His nostrils flare as he nods. “Noted, don’t mention appearance or that you have toothpaste in the corner of your mouth.”

What?

Heat enrages me, and I point at the door, shouting, “Out!”

“Yup, saw that coming.” He starts to leave just as he snaps his fingers in the air and says, “Oh shit, can’t forget my deodorant.”

And before I can grasp his arm and hold him back, he moves past me and straight into the bathroom. The word “nooooooooooooo” is on the tip of my tongue as I watch him pause at the sink.

He looks back at me and then points at his shoe. “Why is my shoe in the sink?”

For the love of God, why?

Why are you doing this to me?

Especially on a day like today when I look like Shrek’s ugly friend Elmira with the third eye.

WHY?

I’ll tell you freaking why because my luck, when it comes to dignity during this season of my life, has absolutely run out. Actually, I don’t think I’ve ever had any dignity since Eli fertilized me. Nope, it was stripped away from me. Apparently, it is not only my responsibility to carry this child but to suffer wild embarrassment the entire time as well.

Fine.

I accept it.

What’s next, universe? Do I pee my pants in front of the man?

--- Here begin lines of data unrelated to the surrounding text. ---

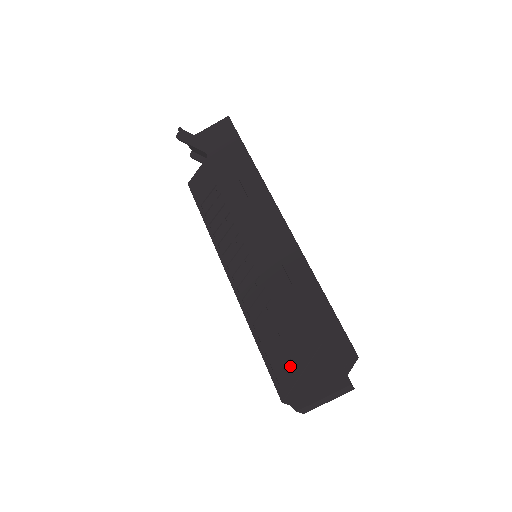
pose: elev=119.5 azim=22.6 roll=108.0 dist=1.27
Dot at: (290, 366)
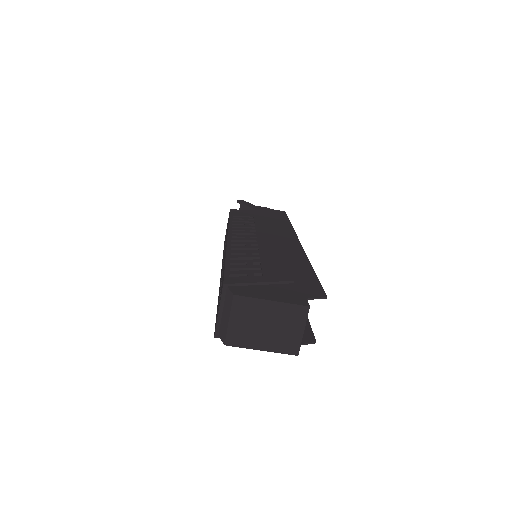
Dot at: (251, 276)
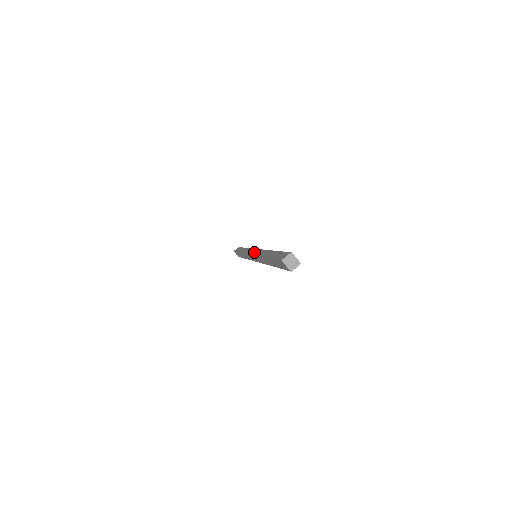
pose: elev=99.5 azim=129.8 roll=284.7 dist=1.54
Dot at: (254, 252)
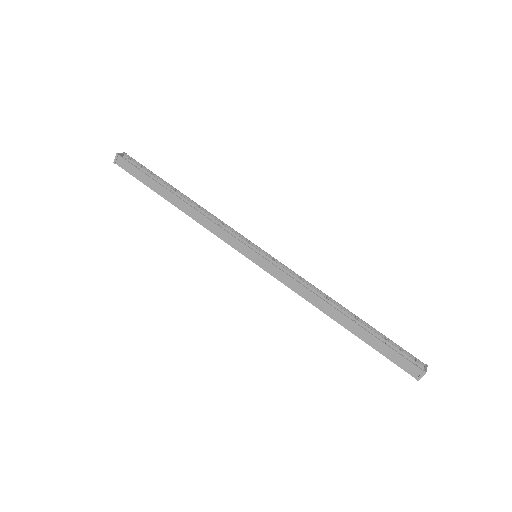
Dot at: (264, 266)
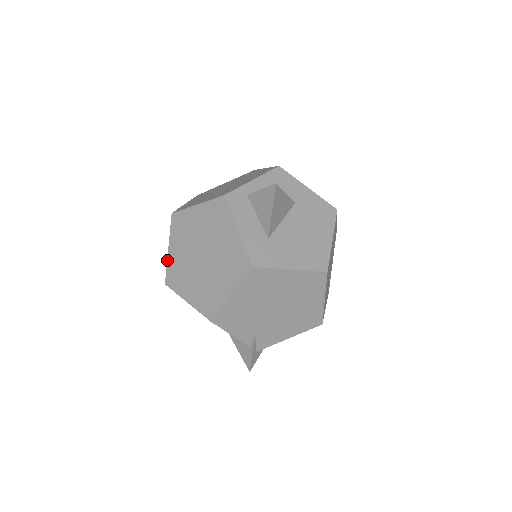
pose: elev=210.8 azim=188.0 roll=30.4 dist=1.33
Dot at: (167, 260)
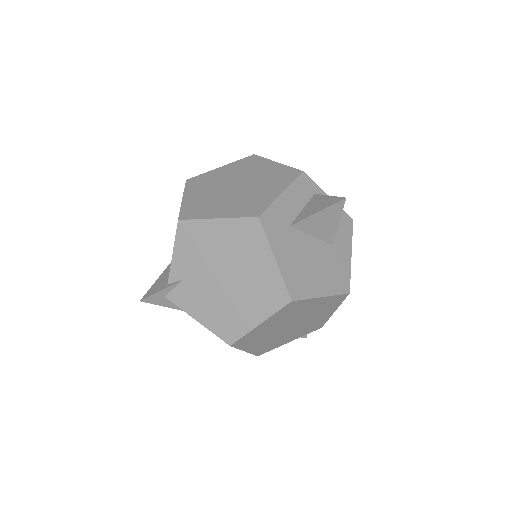
Dot at: (210, 171)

Oh God, I take that back. I didn’t put that out there. Please, please don’t let that happen. I’d never survive. Farting, sure. Puke in the shoe, okay. But peeing my pants . . . No, there’s no coming back from that.

I’m blasted right back to the present when I hear, “Fuck, what’s that smell?”

My vomit.

That is my wet vomit you’re smelling, you beautiful nimrod!

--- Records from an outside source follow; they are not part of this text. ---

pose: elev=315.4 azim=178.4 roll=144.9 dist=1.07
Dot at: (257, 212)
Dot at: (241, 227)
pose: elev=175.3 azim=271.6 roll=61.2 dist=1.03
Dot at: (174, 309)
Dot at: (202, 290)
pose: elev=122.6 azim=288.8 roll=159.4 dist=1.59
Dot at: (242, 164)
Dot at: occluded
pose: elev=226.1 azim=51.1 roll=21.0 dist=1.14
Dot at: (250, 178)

“What smell?” I ask, playing nonchalant. Be cool, Penny, be cool. This is your moment to shine. Story time. *Mentally rubs hands together* We are taking back our dignity! “If you’re smelling anything, then you’re probably smelling the beginning of athlete’s foot. You don’t wear socks with loafers, so mold and creep are bound to accrue. Maybe consider a different shoe, something less showy and instead, more practical.”

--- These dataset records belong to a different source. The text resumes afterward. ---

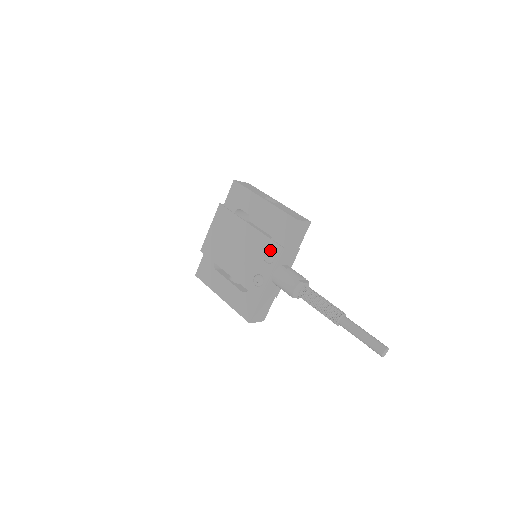
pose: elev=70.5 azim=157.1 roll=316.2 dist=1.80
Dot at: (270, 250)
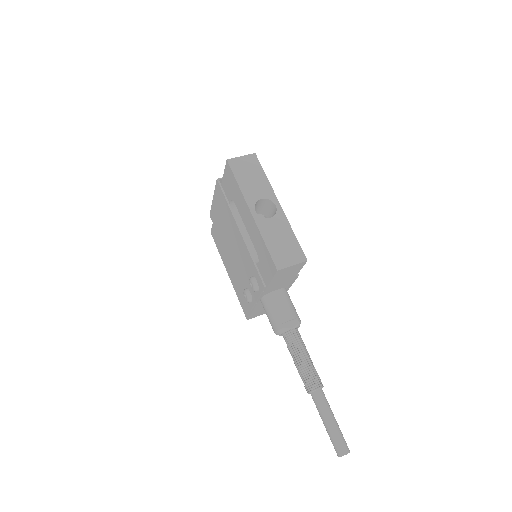
Dot at: (255, 277)
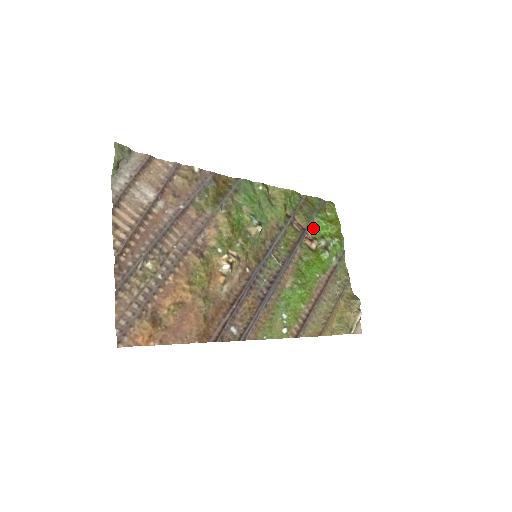
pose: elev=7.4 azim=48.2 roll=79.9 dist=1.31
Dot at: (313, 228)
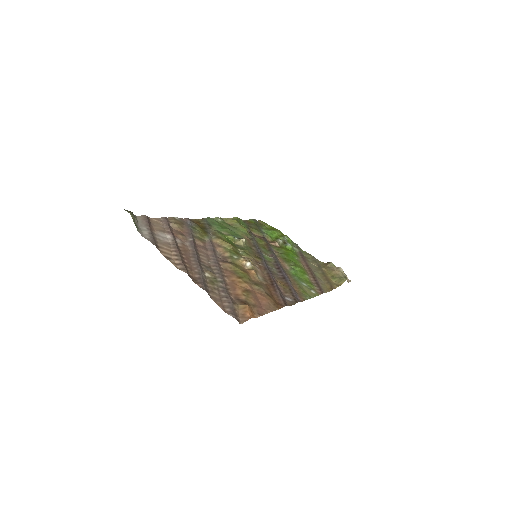
Dot at: (267, 235)
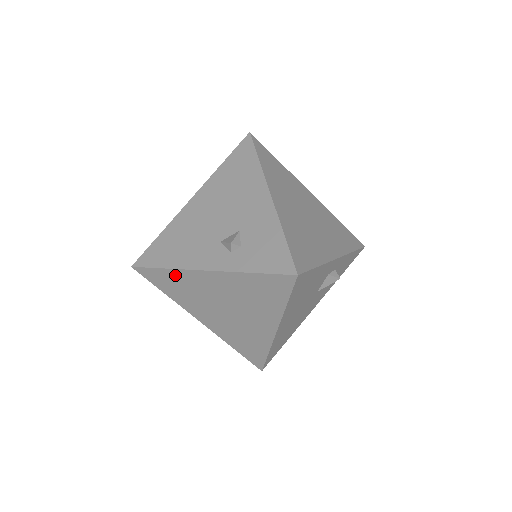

Oooo, good one! Not only did you deter, but you insulted the ridiculously gorgeous grossed-out man in front of you.

I move away from the bathroom, happy with my response and hoping he follows, but when he doesn’t, I know there’s a slight possibility that my story is not settling well in his head.

“That is not athlete’s foot.” I glance over my shoulder just in time for him to look closer. His eyes shoot to mine, and he asks, “Is that vomit in my shoe?”

What is he, Inspector Gadget? Jesus.

Seems as though there are brains with the beauty.

“You know, I think I’m just going to throw my hair up in a bun and get to work. If you will excuse me—”

“Penny, why is there vomit in my shoe?”

Hands on my hips and back turned toward him, I say, “I don’t know, Eli. Maybe you should check within yourself to see why there’s vomit in your shoe.”